Transformer-based toxin-protein interaction analysis prioritizes airborne particulate matter components with potential adverse health effects
Zhu, Yan, Wang, Shihao, Han, Yong, Lu, Yao, Qiu, Shulan, Jin, Ling, Li, Xiangdong, Zhang, Weixiong
Air pollution, particularly airborne particulate matter (PM), poses a significant threat to public health globally. It is crucial to comprehend the association between PM-associated toxic components and their cellular targets in humans to understand the mechanisms by which air pollution impacts health and to establish causal relationships between air pollution and public health consequences.
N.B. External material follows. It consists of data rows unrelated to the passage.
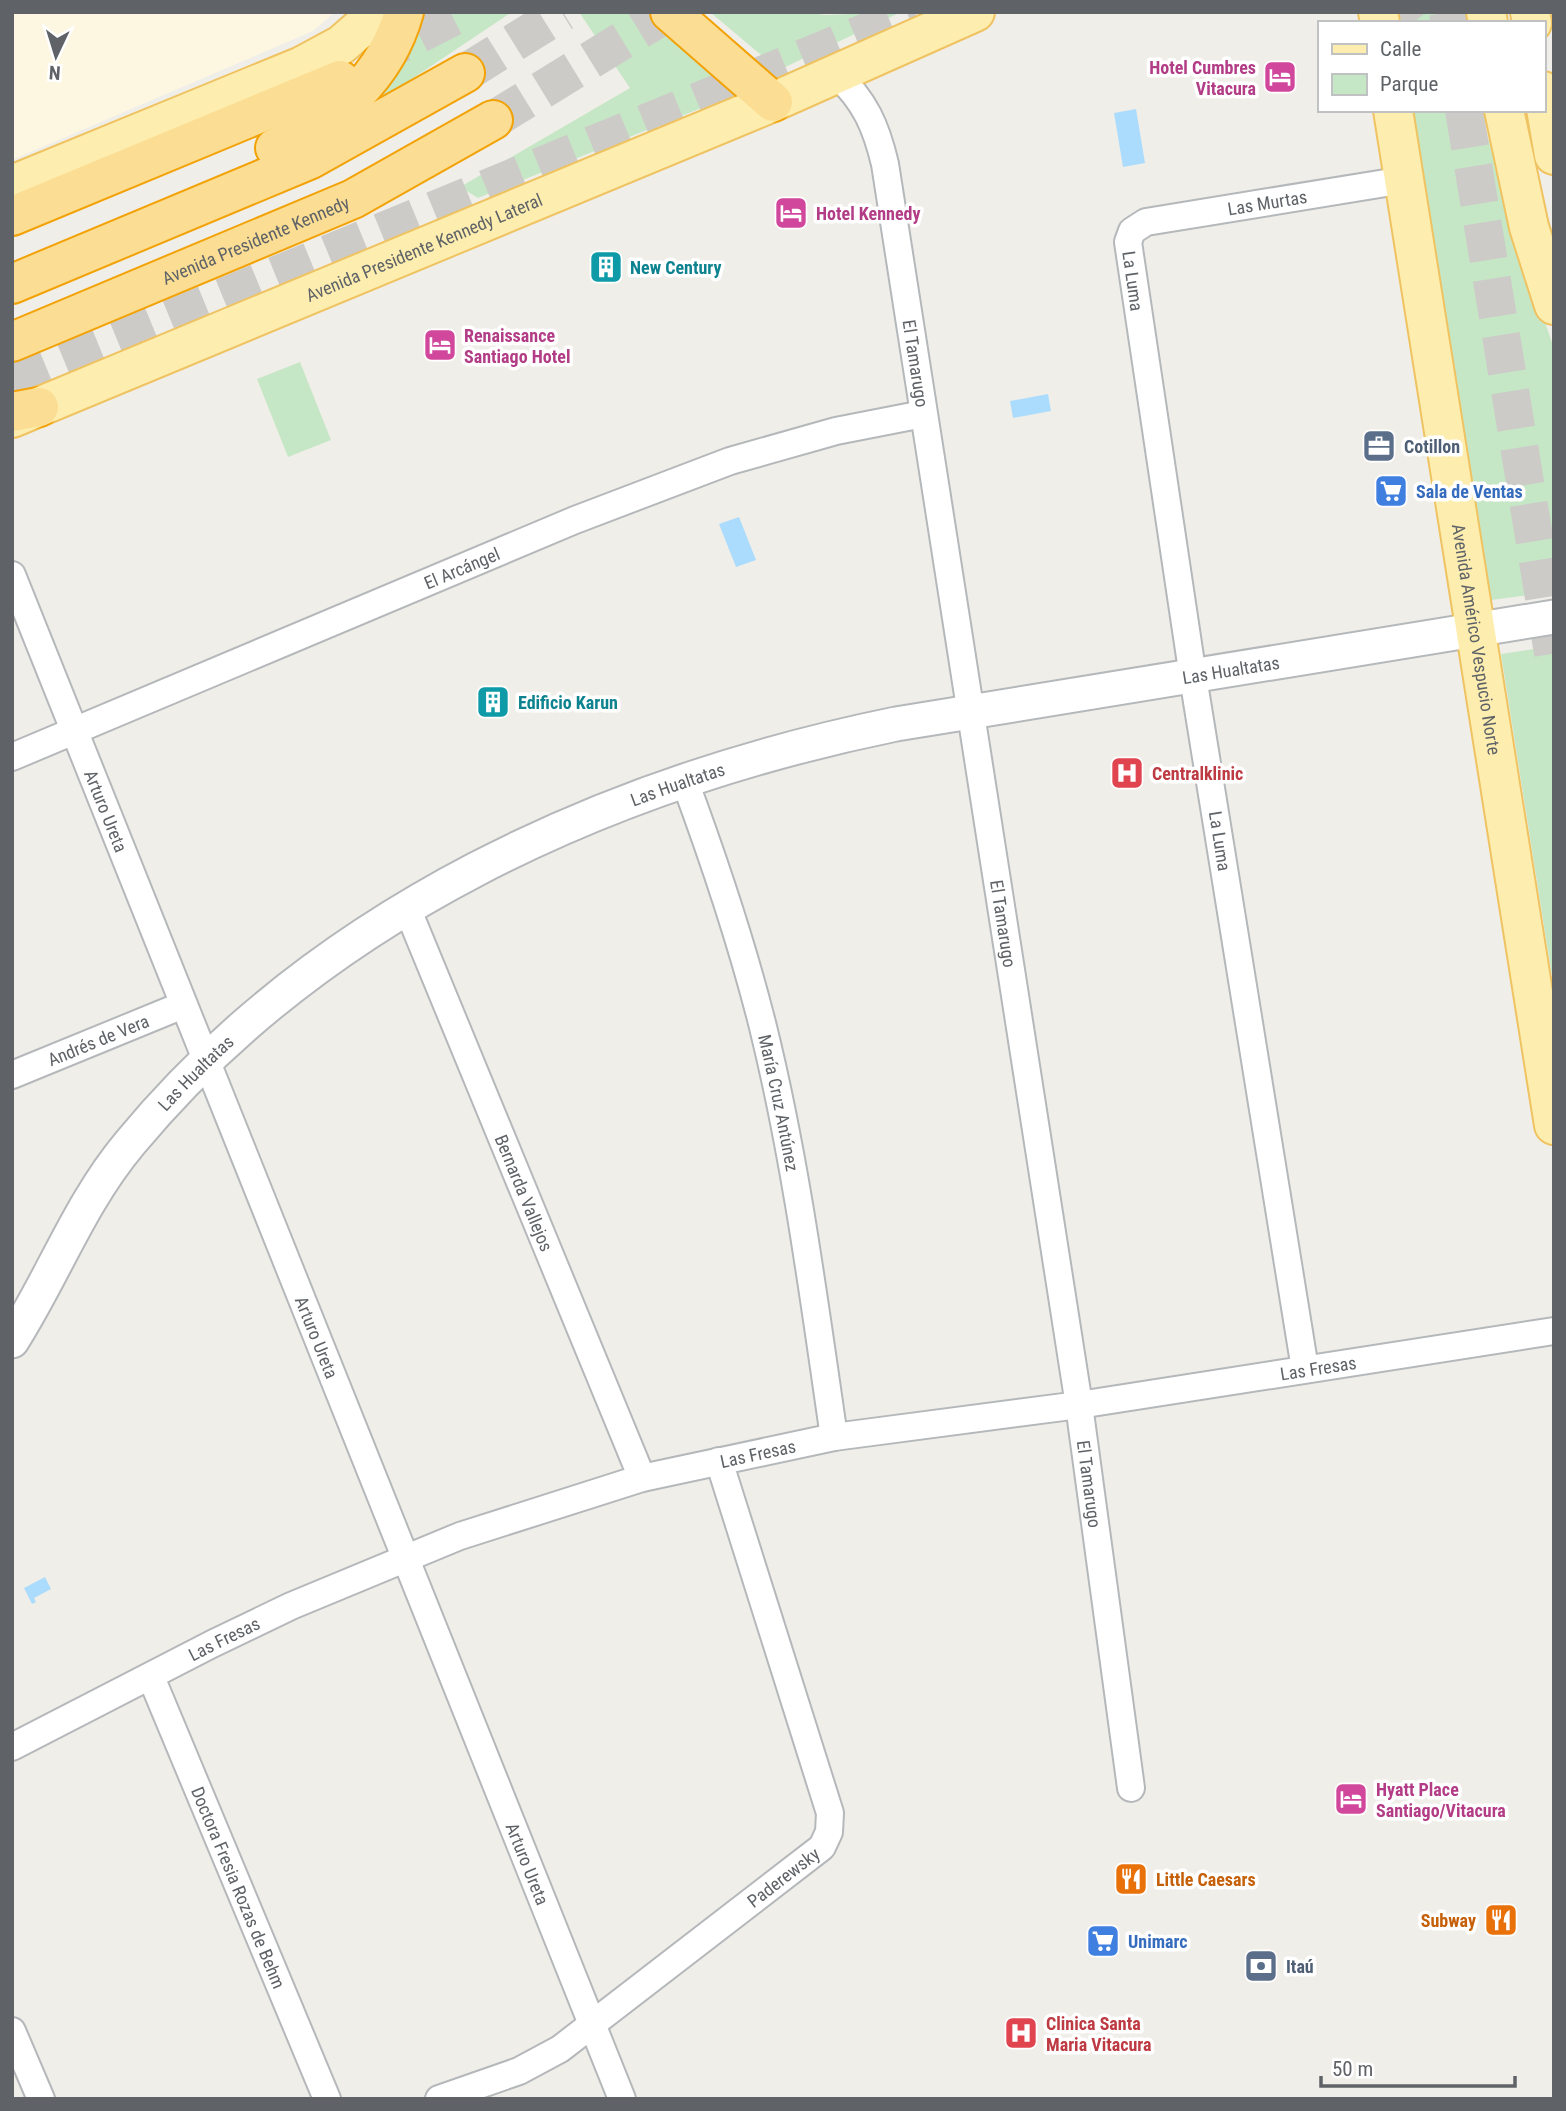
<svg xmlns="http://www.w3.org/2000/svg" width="1566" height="2111" font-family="'Roboto Condensed',sans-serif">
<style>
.commercial{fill:#fdf6e0}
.green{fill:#c6e7c5}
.water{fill:#abdcfd}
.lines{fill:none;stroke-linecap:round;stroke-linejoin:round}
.motorway-tunnel{stroke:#cccbc8;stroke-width:38;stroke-dasharray:38 19;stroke-linecap:butt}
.minor-casing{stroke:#b5b8bb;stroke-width:30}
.tertiary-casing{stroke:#b5b8bb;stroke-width:37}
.primary-casing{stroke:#efc362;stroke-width:42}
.motorway-casing{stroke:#f2a206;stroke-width:42}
.minor{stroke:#fff;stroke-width:26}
.tertiary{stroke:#fff;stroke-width:33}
.primary{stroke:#fdeeb0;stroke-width:38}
.motorway{stroke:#fbde94;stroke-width:38}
.labels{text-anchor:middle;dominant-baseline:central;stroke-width:7;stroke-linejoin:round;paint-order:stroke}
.hotel-label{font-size:18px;font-weight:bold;fill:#b23c85;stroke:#fff;text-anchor:start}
.street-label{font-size:18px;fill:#5f6367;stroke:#fff}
.culture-label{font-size:18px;font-weight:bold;fill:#0d838f;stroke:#fff;text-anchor:start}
.service-label{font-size:18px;font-weight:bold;fill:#4e5e75;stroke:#fff;text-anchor:start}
.shop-label{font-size:18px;font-weight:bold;fill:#366cbe;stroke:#fff;text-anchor:start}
.health-label{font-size:18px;font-weight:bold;fill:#be3a42;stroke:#fff;text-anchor:start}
.food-label{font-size:18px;font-weight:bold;fill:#c56008;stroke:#fff;text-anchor:start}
</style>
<rect width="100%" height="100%" fill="#f0eee8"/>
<path class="commercial" d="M 12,12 L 335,12 L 313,31 L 12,160 Z"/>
<g class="green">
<path d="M 417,12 L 512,12 L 382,99 Z"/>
<path d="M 579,12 L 655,12 L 746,90 L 478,198 L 460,187 L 630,88 Z"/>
<path d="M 710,12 L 801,12 L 826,15 L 901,12 L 779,70 Z"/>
<path d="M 1394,12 L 1460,12 L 1462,23 L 1396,23 Z"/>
<path d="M 1410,110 L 1480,110 L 1518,245 L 1554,348 L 1554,592 L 1491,600 Z"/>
<path d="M 300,362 L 331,440 L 288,457 L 257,379 Z"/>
<path d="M 1554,646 L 1554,989 L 1501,654 Z"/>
</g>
<g class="water">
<path d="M 1136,109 L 1145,163 L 1123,167 L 1114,113 Z"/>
<path d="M 1048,394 L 1051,411 L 1013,418 L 1010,401 Z"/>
<path d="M 739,517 L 756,560 L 736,567 L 719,524 Z"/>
<path d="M 45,1577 L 51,1589 L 34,1598 L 36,1602 L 32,1604 L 24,1588 Z"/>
</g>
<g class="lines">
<g class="motorway-tunnel">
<path d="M 1404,12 L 1412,23"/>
<path d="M 1448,12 L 1450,23"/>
<path d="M 368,60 L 463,12"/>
<path d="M 465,73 L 563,12"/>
<path d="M 1464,110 L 1554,659"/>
<path d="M 493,120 L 669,12"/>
<path d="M 12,384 L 915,12"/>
</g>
<defs>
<g id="minor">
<path id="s1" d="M 836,74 C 865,101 876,126 885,164 L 1079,1405 L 1131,1788"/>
<path id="s2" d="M 12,575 L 622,2099"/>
<path id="s3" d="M 12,757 L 575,520 L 730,461 L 836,431 L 923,414"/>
<path id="s4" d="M 684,779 C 714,860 742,943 763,1027 C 796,1161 814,1300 834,1437"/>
<path id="s5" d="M 407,908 L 642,1478"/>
<path id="s6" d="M 12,1075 L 183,1005"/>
<path id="s7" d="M 1305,1369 L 1193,677 L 1128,242 L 1132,231 L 1146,222 L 1404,180"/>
<path id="s8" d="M 151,1677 L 327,2099"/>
<path id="s9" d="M 12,1747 L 212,1644 L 291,1606 L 460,1536 L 642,1478 L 834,1437 L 1079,1405 L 1554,1331"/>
<path d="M 12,2031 L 41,2099"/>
<path id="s10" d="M 439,2099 L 519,2071 L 560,2049 L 822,1847 L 829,1832 L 830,1813 L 719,1461"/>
</g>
<g id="tertiary">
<path id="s11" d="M 12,1341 C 54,1275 79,1204 130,1143 C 321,912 608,783 896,724 L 1554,617"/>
</g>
<g id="primary">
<path d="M 1378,12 L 1380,23"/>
<path d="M 1486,12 L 1488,23"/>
<path d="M 1530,12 L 1532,23"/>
<path d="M 1543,91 L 1554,155"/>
<path id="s12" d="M 1393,110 L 1554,1125"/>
<path d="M 1504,110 L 1529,227 L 1554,305"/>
<path d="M 12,185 L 302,66 L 341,45 L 379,12"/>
<path id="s13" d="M 12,418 L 773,102 L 975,12"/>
</g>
<g id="motorway">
<path d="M 670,12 L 773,102"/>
<path d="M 275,148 C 335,121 386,77 404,12"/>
<path d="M 12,216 L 340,80"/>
<path d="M 12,284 L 311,159 L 465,73"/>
<path id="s14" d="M 12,342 L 353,199 L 493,120"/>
<path d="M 12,412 L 39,407"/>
</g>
</defs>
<use href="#minor" class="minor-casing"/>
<use href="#tertiary" class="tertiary-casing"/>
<use href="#primary" class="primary-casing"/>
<use href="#motorway" class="motorway-casing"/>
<use href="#minor" class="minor"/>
<use href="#tertiary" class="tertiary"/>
<use href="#primary" class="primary"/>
<use href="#motorway" class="motorway"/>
</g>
<defs>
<symbol id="hotel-square" viewBox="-11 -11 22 22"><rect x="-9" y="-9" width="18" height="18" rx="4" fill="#d1479c" stroke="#fff"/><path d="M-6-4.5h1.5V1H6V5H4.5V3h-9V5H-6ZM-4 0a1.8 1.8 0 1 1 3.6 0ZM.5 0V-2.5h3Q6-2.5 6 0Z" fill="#fff"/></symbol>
<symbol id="building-square" viewBox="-11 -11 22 22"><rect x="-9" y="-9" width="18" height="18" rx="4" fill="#0f9aa8" stroke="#fff"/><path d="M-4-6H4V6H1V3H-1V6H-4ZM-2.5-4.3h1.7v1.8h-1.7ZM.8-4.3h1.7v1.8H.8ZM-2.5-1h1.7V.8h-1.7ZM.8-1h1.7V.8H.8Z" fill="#fff"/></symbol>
<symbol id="office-square" viewBox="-11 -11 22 22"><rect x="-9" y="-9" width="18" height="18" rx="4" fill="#5c6f8a" stroke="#fff"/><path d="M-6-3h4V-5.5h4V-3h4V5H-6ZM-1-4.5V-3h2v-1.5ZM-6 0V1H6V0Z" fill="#fff"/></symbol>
<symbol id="supermarket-square" viewBox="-11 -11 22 22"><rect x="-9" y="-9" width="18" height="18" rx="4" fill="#3f7fe0" stroke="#fff"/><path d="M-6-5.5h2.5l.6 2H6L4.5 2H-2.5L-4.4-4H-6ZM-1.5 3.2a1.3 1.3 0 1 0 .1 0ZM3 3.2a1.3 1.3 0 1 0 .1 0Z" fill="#fff"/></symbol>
<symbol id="hospital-square" viewBox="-11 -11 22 22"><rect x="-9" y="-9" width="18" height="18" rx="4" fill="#e0444e" stroke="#fff"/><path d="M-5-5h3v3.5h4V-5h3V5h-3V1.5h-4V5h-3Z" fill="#fff"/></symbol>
<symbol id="restaurant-square" viewBox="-11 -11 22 22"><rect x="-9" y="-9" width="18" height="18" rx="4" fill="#e8710a" stroke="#fff"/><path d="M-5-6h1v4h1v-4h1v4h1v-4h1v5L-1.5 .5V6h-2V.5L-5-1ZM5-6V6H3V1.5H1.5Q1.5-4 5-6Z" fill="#fff"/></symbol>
<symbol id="bank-square" viewBox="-11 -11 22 22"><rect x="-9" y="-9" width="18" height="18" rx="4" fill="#5c6f8a" stroke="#fff"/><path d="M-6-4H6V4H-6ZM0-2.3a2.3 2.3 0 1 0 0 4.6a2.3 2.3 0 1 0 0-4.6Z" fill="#fff"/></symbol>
</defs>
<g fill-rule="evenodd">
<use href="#hotel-square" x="1261" y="58" width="38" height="38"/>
<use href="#hotel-square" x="772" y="194" width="38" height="38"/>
<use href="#building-square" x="587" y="248" width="38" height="38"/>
<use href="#hotel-square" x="421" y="326" width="38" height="38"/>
<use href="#office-square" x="1360" y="427" width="38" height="38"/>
<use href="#supermarket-square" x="1372" y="472" width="38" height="38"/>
<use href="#building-square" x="474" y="683" width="38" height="38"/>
<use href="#hospital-square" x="1108" y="754" width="38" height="38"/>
<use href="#hotel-square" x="1332" y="1780" width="38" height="38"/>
<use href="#restaurant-square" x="1112" y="1860" width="38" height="38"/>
<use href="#restaurant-square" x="1482" y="1901" width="38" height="38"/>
<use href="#supermarket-square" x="1084" y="1922" width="38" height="38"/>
<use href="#bank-square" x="1242" y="1947" width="38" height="38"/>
<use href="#hospital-square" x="1002" y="2014" width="38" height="38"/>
</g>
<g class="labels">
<g class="hotel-label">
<text x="1256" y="67" text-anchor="end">Hotel Cumbres<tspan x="1256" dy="21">Vitacura</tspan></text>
<text x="816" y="213">Hotel Kennedy</text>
<text x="464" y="335">Renaissance<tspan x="464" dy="21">Santiago Hotel</tspan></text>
<text x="1376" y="1789">Hyatt Place<tspan x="1376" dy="21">Santiago/Vitacura</tspan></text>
</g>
<g class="street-label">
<text stroke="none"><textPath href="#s7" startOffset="1292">Las Murtas</textPath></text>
<text stroke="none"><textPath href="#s14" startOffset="264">Avenida Presidente Kennedy</textPath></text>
<text stroke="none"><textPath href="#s13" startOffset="446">Avenida Presidente Kennedy Lateral</textPath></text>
<text transform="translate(1133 281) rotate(82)">La Luma</text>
<text stroke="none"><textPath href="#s1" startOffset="306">El Tamarugo</textPath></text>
<text stroke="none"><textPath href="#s3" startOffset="488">El Arcángel</textPath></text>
<text stroke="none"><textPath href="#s12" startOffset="536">Avenida Américo Vespucio Norte</textPath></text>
<text stroke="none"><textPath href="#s11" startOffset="1460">Las Hualtatas</textPath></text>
<text stroke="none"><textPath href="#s11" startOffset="894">Las Hualtatas</textPath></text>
<text stroke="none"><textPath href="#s2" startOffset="254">Arturo Ureta</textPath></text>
<text transform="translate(1220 841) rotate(81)">La Luma</text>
<text stroke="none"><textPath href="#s1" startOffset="873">El Tamarugo</textPath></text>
<text stroke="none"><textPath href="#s6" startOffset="93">Andrés de Vera</textPath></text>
<text stroke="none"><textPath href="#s11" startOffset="327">Las Hualtatas</textPath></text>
<text stroke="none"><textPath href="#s4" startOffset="338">María Cruz Antúnez</textPath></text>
<text stroke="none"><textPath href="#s5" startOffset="308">Bernarda Vallejos</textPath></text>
<text stroke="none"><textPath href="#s2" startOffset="821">Arturo Ureta</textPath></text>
<text stroke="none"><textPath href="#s9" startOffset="1372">Las Fresas</textPath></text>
<text stroke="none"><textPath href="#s9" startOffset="805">Las Fresas</textPath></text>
<text stroke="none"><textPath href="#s1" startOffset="1440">El Tamarugo</textPath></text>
<text stroke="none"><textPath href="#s9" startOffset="238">Las Fresas</textPath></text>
<text stroke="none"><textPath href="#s2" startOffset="1388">Arturo Ureta</textPath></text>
<text stroke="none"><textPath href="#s10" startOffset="413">Paderewsky</textPath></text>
<text stroke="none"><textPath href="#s8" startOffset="228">Doctora Fresia Rozas de Behm</textPath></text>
</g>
<g class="culture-label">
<text x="630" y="267">New Century</text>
<text x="518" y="702">Edificio Karun</text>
</g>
<g class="service-label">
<text x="1404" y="446">Cotillon</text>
<text x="1286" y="1966">Itaú</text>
</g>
<g class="shop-label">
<text x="1416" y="491">Sala de Ventas</text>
<text x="1128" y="1941">Unimarc</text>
</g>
<g class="health-label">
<text x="1152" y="773">Centralklinic</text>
<text x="1046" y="2023">Clinica Santa<tspan x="1046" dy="21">Maria Vitacura</tspan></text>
</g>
<g class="food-label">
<text x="1156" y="1879">Little Caesars</text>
<text x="1476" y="1920" text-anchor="end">Subway</text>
</g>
</g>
<rect width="1566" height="2111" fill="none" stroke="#5f6367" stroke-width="28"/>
<rect x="1318" y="21" width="228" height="91" fill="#ffffff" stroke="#bfc1c2" stroke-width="2"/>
<rect x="1332" y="44" width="35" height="10" fill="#fdeeb0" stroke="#bfc1c2" stroke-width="2"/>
<text x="1380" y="56" font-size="21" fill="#5f6367">Calle</text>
<rect x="1332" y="74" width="35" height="21" fill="#c6e7c5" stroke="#bfc1c2" stroke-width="2"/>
<text x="1380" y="91" font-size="21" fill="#5f6367">Parque</text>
<g transform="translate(56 56) rotate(184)" stroke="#ffffff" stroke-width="5" paint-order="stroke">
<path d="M0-5L12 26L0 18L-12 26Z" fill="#5f6367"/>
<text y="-10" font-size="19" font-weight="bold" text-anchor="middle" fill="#5f6367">N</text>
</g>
<path d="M1321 2076v10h194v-10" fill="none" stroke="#5f6367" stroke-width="3.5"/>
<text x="1332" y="2076" font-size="21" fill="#5f6367" stroke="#ffffff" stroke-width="5" paint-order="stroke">50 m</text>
</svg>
Current methods for modeling and analyzing these interactions are rudimentary, with experimental approaches offering limited throughput and comprehensiveness. Leveraging cutting-edge deep learning technologies, we developed tipFormer (toxin-protein interaction prediction based on transformer), a novel machine-learning approach for identifying toxic components capable of penetrating human cells and instigating pathogenic biological activities and signaling cascades. It incorporates dual pre-trained language models to derive encodings for protein sequences and chemicals. It employs a convolutional encoder to assimilate the sequential attributes of proteins and chemicals. It then introduces a novel learning module with a cross-attention mechanism to decode and elucidate the multifaceted interactions pivotal for the hotspots binding proteins and chemicals. Through thorough experimentation, tipFormer was shown to be proficient in capturing interactions between proteins and toxic components. This approach offers significant value to the air quality and toxicology research communities by enabling high-throughput, high-content identification and prioritization of hazards. Keywords: Air pollution, toxin-protein interaction, computational modeling, attention mechanisms 1. Introduction Air pollution has emerged as a critical global health concern, primarily driven by rapid economic, industrial and population growth and further exacerbated by climate change and other non-anthropogenic factors [1]. The World Health Organization estimates that approximately 7 million premature deaths occur every year due to air pollution exposure. The consequences of air pollution extend far beyond individual health implications and exacerbate the strain on societal and healthcare systems in numerous ways [2]. The health risks associated with airborne particulate matter (PM) are particularly concerning for public health [3].